Christine : Well, with contracts it is a little bit different. There are set asides, so I believe New York State, for example, they aim to have about 30%, or 15% of the contracts go to underrepresented populations. If you have your certifications in place, that will make that process a little bit easier. At the federal level, same thing. There is a certain percentile that they set aside to go to underrepresented populations. Again, your certifications are going to play a role in that, in the contract space. I wish it was a little bit easier to talk about, but that is about it. That is all there is to that one.

Shubha : Fantastic. This has been a supremely comprehensive educational and informative conversation, so thank you for really diving into the details. Just to conclude, what would you say are the top five dos and don’ts for a woman founder who is looking at government funding as a potential source of capital?

Christine : Persistence. It is the first thing; you have to be willing to come to the table many times over and over again. You are going to get rejected and just own the rejection, learn from it. Evolve from it, reapply. It is a marathon. It is not a sprint, it is not quick turnaround by any means.

The US government is very slow moving with that regard. So, those are the big things. Follow the instructions, make sure the funding opportunity fits what you want to do. Then probably the last thing is if you don’t have capacity, get help. Get consultants that can help. That can help you do an application; we can take some things off of your flight.

I dive into this a little bit, there is a perception out there among grant professionals, “Well, I’ll just have them write the grant. Well, I’m not a subject matter expert machine learning.” The funders are going to expect that you are the expert in machine learning. I can make sure that you know all your bullet points, and everything is filled out and you have really good grammar and all your budgets, in alignment.

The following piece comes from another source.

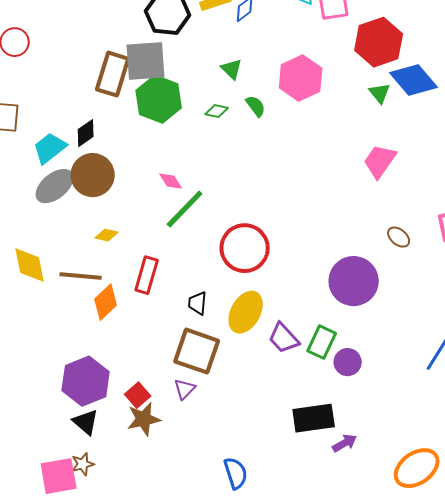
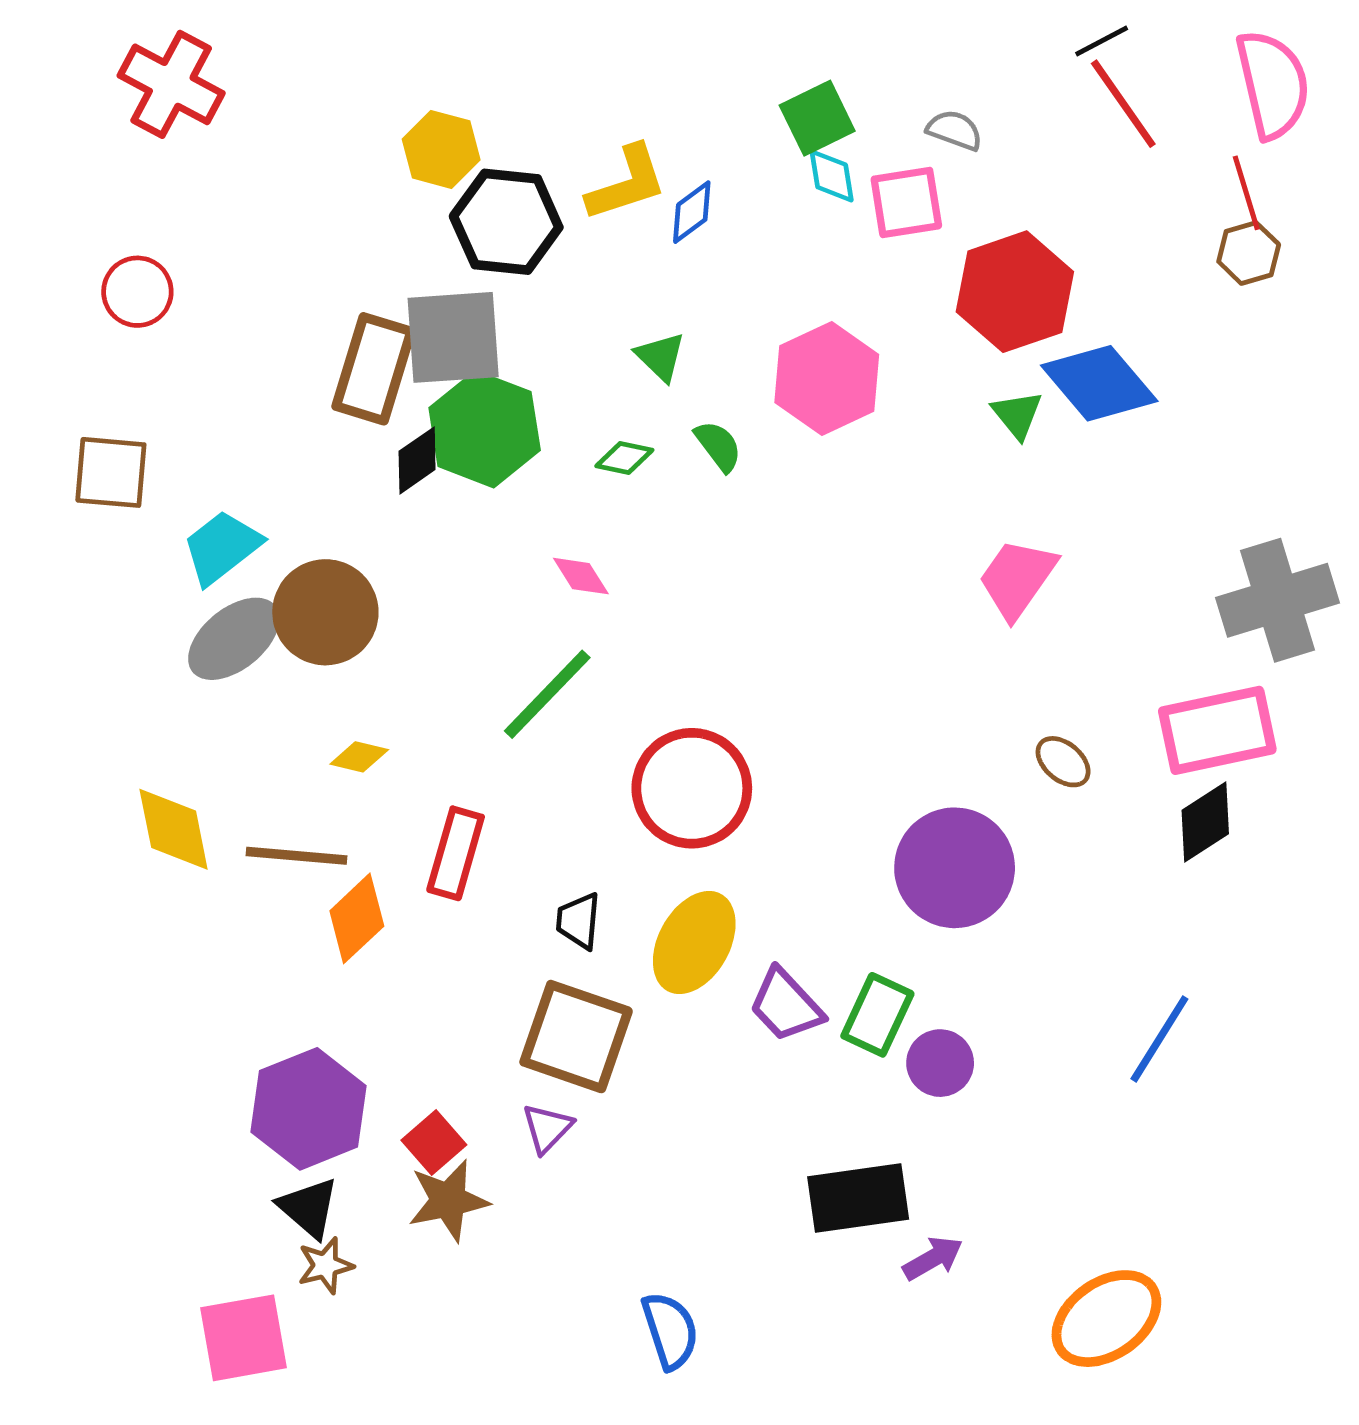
black diamond: (86, 133) -> (417, 460), moved
pink diamond: (171, 181) -> (581, 576), moved
brown star: (83, 464) -> (325, 1266), moved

I can find logic leaps on what you are proposing to do and that sort of thing. But I’m not going to be able to write your algorithm formula for you. You should be doing that. My job is to prepare your proposal and as far as what the R&D is going to be, that’s on you.

Then the other piece of advice that I have is that when you hire a professional, whether it is a commercialization professional, whether it is a grant professional, there is fee for service. You can’t do contingency funding pay if the grant award gets funded. You can’t do that. That is not an allowable expense. You can’t use the grant dollars to pay for services rendered prior to the grant award. I go back to that conversation about misappropriation of funds and doing that dance with the IRS. No one wants to do that. So, be cognizant of that. Not every professional has subject matter expertise in non-dilutive funding, working with startups. Some focus on grassroots organizations. We work in the non-dilutive space. We work with startups all day long.

Shubha : Great. This has been superb. I think you summed it up really well. Is there anything I should have asked you but didn’t?

Christine: I don’t think so. I think the big thing is, we talked about certifications, we talked about timelines, time management, how much of a lift is it really going to be and there are advantages and disadvantages to go into funding. I’m hard pressed to think off the top of my head if there was something that we didn’t talk about, but I’m always happy to field questions. If anyone has got questions or they need time, they have some questions about funding opportunities, I’m happy to have those conversations.

Shubha : Excellent. Thank you, Christine. This has been a really amazing conversation. You have been very generous with your time, insights, and expertise. Thank you so much. It’s been great.

Christine : Thank you. Thank you for having me.